Fears about Big Pharma


Similar to the distrust in government is the distrust in companies that profit from vaccine development and distribution. It is easy to paint the pharmaceutical industry as the villain, because it is true in many cases. Examples of corporate greed taking priority over civilian health are all too numerous: former Turing CEO Mark Shkreli’s 5000% markup on the drug Daraprim (arguably a catalyst for discovery of the even more sinister predatory price gouging by Valeant Pharmaceuticals); Purdue Pharma’s role in fueling the opioid crisis; and Bayer knowingly selling HIV-tainted products to developing countries. As a self-proclaimed jaded millennial, I am not surprised that there are people, paranoid or misinformed, who see vaccines as just another case of Big Pharma capitalizing on a medical necessity to maximize profits. But Big Pharma generally doesn’t profit from vaccines. The cost of an annual flu shot ranges from $0 to $50 depending on your medical provider, while other vaccines like the intravenous polio vaccine are being given to children in developing countries for free, because even they understand the long term benefits of mass vaccination. The scientific community must separate fact from fiction when it comes to Big Pharma’s games, and effectively communicate that getting vaccinated doesn’t really affect their bottom line.


How do we come in?


It is important to note that anti-vaxxers are a vocal minority group. It is unlikely that any amount of evidence or communication will convince those deep in the anti-vax camp, but we can help those who are undecided. The vast majority of Americans do support vaccines and vaccination rates in the U.S. are still high, but they can be improved. Recent years have seen a rise in measles cases, traceable to anti-vax communities. While measles vaccination rates in the U.S. have remained at approximately 91% from 2013 to 2017, the required vaccination rates to confer herd immunity to measles has been estimated to be >95%. Importantly, most parents just want what is best for their kids. However, when they decide not to vaccinate their children, they are not just making a decision for their children, they are making a decision for their community. Immunocompromised individuals as well as children too young to get the particular vaccine rely entirely on herd immunity,. Thus vaccination rates for highly contagious measles need to be higher to provide effective herd immunity. As scientists, we can understand these statistics and translate them to the vaccine-hesitant group for the benefit of all.

Facts, evidence, and rationalism are the bread and butter of scientists, but this does not always translate well to the layperson. As seen in segments of Last Week Tonight with John Oliver and Full Frontal with Samantha Bee, comedy is a great way to relay information about vaccines. This is accompanied by the realization that emotional anecdotes about children who suffer from vaccine-preventable diseases connect to parents much more effectively than do facts and figures.
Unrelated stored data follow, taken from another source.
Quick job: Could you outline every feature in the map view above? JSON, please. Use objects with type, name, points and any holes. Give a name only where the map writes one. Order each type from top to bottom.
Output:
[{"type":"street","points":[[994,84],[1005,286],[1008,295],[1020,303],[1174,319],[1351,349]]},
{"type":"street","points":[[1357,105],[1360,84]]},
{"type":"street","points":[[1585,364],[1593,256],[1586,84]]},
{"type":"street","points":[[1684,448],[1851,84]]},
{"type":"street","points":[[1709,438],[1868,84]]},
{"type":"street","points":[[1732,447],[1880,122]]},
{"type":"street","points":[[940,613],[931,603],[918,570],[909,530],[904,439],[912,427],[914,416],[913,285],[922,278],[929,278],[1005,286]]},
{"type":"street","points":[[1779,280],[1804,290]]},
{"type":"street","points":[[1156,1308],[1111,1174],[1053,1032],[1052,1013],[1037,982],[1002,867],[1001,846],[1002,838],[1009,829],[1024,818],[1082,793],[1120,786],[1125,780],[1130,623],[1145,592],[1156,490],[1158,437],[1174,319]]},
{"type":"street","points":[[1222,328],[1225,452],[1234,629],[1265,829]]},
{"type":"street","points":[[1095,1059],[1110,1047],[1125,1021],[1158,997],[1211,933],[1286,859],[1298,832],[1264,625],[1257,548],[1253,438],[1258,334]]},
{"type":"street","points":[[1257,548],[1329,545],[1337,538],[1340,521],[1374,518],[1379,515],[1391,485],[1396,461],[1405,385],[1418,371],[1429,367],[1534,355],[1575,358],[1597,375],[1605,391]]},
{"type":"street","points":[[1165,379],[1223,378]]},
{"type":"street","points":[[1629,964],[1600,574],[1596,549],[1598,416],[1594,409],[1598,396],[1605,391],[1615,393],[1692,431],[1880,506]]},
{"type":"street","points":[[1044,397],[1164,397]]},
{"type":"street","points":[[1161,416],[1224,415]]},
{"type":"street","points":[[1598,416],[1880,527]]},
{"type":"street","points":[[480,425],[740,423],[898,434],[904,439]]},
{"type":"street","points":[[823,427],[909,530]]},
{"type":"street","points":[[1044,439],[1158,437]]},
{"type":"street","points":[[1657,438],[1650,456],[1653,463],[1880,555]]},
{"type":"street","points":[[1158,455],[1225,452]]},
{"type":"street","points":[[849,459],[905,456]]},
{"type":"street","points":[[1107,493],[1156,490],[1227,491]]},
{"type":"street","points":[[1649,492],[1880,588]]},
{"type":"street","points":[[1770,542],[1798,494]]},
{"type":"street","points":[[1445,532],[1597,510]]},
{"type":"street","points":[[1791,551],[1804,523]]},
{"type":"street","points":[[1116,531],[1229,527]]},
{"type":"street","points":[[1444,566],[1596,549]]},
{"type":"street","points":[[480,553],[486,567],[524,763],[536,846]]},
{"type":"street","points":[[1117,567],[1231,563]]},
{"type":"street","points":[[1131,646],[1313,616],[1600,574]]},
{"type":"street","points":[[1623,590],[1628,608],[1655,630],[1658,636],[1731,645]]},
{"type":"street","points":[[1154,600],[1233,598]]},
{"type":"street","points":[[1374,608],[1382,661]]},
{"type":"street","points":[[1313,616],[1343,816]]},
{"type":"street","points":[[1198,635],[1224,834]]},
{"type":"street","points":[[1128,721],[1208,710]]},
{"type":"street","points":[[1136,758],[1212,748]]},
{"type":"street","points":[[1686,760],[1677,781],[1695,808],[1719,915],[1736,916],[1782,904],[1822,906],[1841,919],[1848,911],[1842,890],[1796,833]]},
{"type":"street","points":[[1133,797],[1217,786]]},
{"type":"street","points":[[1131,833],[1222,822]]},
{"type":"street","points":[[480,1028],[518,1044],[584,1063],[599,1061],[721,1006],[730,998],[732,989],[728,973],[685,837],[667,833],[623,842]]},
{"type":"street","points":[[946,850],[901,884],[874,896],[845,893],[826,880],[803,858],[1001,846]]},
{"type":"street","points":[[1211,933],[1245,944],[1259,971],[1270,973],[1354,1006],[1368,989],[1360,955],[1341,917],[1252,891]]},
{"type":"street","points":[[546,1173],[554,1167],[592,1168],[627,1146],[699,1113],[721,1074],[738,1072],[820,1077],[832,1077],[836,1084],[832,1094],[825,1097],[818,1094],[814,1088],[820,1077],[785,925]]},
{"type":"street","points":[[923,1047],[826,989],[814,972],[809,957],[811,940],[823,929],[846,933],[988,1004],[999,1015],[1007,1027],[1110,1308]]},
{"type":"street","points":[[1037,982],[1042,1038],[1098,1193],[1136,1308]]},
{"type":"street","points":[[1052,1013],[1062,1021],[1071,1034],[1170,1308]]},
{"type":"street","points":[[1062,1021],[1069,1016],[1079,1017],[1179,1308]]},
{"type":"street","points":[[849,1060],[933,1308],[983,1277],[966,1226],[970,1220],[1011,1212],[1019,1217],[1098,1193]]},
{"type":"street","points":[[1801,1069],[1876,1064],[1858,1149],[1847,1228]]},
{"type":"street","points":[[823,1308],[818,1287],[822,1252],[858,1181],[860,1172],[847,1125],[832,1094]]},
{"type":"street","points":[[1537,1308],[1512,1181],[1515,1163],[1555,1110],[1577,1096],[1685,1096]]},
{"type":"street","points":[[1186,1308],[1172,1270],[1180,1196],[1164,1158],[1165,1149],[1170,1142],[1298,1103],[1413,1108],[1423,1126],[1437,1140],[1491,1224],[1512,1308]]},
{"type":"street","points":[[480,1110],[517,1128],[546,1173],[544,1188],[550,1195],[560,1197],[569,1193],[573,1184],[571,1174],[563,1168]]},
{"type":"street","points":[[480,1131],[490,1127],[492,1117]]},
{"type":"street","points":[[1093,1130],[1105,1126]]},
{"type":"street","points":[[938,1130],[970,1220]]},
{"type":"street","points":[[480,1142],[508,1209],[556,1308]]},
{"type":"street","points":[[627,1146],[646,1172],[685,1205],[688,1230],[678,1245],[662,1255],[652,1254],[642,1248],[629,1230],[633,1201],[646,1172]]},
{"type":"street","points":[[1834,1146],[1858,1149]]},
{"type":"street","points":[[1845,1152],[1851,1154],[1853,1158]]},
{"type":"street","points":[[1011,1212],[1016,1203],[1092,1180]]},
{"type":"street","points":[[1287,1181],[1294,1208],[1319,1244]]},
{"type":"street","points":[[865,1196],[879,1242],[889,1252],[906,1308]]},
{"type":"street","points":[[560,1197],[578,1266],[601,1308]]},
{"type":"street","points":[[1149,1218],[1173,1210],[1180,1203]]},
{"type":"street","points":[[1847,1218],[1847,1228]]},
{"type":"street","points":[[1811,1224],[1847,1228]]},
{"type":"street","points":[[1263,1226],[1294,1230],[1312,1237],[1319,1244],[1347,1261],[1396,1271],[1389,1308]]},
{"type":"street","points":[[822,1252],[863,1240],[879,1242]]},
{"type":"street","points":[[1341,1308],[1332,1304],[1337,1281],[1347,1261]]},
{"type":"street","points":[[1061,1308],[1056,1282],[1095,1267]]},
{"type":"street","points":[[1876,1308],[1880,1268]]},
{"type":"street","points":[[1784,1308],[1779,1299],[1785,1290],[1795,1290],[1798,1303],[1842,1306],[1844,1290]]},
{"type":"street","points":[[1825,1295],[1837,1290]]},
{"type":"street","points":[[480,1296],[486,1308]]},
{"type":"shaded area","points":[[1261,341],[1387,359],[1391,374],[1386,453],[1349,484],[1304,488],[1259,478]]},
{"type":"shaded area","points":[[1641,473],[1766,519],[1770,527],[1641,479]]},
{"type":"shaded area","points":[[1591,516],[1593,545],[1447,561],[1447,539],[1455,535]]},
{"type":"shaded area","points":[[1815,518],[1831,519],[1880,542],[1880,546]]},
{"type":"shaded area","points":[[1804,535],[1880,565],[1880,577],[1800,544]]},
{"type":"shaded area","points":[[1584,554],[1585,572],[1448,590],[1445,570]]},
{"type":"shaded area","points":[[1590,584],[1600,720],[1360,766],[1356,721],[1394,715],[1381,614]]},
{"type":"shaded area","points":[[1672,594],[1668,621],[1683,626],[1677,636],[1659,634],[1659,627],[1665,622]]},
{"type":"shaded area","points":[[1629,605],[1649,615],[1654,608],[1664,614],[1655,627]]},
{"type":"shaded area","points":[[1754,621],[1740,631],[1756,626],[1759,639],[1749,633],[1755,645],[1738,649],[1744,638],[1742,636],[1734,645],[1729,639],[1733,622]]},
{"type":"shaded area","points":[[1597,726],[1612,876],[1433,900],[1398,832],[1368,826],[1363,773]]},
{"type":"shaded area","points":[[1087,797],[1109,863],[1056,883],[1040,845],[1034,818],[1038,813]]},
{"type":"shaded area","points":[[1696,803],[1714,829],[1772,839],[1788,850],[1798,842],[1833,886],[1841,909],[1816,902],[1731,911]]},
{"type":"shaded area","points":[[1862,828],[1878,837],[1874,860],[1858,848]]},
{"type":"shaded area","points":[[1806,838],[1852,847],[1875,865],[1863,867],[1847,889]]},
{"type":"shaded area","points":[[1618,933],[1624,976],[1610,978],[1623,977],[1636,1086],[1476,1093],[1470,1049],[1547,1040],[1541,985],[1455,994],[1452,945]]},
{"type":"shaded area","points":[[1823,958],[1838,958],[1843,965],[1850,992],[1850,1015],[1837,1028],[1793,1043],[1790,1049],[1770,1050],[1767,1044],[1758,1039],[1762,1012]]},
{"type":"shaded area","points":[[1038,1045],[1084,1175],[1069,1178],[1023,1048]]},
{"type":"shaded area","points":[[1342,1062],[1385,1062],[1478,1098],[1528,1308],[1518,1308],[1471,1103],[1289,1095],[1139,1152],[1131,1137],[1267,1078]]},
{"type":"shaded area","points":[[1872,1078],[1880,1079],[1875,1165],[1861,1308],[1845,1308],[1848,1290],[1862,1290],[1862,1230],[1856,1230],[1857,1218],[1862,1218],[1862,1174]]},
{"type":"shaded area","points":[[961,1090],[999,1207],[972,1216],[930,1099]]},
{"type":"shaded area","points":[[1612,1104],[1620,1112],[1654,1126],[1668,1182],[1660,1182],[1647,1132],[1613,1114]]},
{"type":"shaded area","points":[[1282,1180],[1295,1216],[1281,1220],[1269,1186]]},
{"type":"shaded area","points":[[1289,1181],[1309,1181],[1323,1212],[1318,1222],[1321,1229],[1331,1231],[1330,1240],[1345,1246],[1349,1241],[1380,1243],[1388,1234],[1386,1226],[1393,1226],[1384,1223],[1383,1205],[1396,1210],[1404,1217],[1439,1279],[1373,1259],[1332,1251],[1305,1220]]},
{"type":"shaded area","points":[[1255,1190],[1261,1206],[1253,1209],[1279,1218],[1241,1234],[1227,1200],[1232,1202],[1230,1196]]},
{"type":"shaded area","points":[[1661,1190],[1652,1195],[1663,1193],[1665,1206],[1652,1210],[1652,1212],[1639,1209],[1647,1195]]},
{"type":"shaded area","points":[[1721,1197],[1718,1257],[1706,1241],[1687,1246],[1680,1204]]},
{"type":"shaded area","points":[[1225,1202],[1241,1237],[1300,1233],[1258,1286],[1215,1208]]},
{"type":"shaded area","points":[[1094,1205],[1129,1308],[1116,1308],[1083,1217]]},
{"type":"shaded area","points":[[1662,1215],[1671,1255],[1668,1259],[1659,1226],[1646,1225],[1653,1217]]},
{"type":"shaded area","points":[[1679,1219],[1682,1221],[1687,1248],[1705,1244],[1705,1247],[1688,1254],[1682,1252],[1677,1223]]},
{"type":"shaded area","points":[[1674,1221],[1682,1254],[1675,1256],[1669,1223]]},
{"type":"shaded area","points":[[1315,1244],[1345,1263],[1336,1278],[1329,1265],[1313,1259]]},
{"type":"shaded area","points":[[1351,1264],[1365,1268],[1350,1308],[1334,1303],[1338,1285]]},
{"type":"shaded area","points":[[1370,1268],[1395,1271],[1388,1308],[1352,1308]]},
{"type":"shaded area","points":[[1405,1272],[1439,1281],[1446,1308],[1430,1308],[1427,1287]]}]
As much as I hate to admit it, my beautiful PCR gels and stunning figures of antibody titers are less impactful than a commercial for polio vaccination showing children confined to the Iron Lung (picture below) after being afflicted with polio. As scientists, it is difficult to leave the bench behind and participate in activism and communication. It is a constant struggle to communicate science to the public in an amicable and informative manner. Rather than dismiss all concerns about vaccines, we should constantly improve our communication to be rational but relatable, confident but approachable, stern but empathetic. Fighting vaccine hesitancy is an uphill but winnable fight that will pay off with improved means of scientific communication.